[Dataset entries]
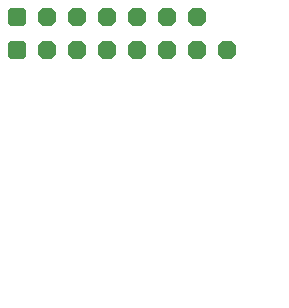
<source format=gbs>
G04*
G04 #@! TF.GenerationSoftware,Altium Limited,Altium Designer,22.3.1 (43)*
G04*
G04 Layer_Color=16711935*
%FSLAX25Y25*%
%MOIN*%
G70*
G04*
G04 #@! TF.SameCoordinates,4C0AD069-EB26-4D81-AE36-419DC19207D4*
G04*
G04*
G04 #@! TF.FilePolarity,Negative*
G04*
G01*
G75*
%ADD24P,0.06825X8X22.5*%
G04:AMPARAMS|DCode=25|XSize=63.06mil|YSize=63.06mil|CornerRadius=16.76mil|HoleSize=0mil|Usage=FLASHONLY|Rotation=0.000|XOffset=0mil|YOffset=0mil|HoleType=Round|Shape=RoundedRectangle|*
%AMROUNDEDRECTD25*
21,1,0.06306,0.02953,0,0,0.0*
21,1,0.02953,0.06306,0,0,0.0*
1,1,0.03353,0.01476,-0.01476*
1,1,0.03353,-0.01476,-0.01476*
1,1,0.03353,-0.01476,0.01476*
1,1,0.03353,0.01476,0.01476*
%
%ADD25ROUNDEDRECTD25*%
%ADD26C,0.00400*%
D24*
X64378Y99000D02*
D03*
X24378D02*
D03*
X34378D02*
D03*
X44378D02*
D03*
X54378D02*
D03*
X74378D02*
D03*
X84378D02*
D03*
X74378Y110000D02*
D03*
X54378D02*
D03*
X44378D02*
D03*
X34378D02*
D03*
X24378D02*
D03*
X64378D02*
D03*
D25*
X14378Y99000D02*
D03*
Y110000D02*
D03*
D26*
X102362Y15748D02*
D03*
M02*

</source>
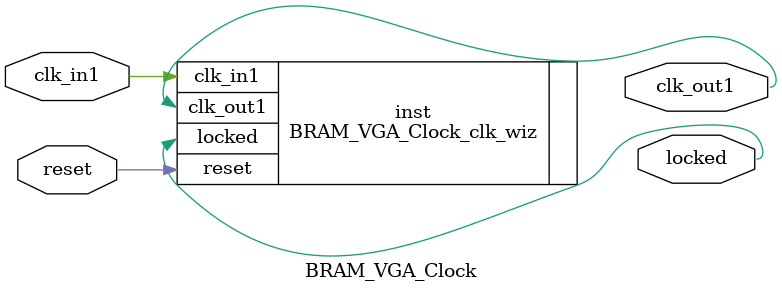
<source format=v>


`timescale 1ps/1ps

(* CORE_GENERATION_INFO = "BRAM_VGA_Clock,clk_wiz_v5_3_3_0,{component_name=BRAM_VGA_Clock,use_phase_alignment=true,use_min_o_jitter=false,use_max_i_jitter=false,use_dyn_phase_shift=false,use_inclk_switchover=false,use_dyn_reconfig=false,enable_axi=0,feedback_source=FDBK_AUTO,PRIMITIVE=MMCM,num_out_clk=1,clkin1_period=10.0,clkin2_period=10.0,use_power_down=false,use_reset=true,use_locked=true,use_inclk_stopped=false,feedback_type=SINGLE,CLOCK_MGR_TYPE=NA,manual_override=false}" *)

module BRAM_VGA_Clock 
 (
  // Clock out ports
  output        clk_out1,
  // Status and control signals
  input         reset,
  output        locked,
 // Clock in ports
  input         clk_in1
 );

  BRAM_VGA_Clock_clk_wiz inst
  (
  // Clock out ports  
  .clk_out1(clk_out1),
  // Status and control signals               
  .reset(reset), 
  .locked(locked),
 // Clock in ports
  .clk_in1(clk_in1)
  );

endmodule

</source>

• [Task requirements] Copy each line of the entries in which the string "Status" is found.

• [Answer below]
  // Status and control signals
  // Status and control signals               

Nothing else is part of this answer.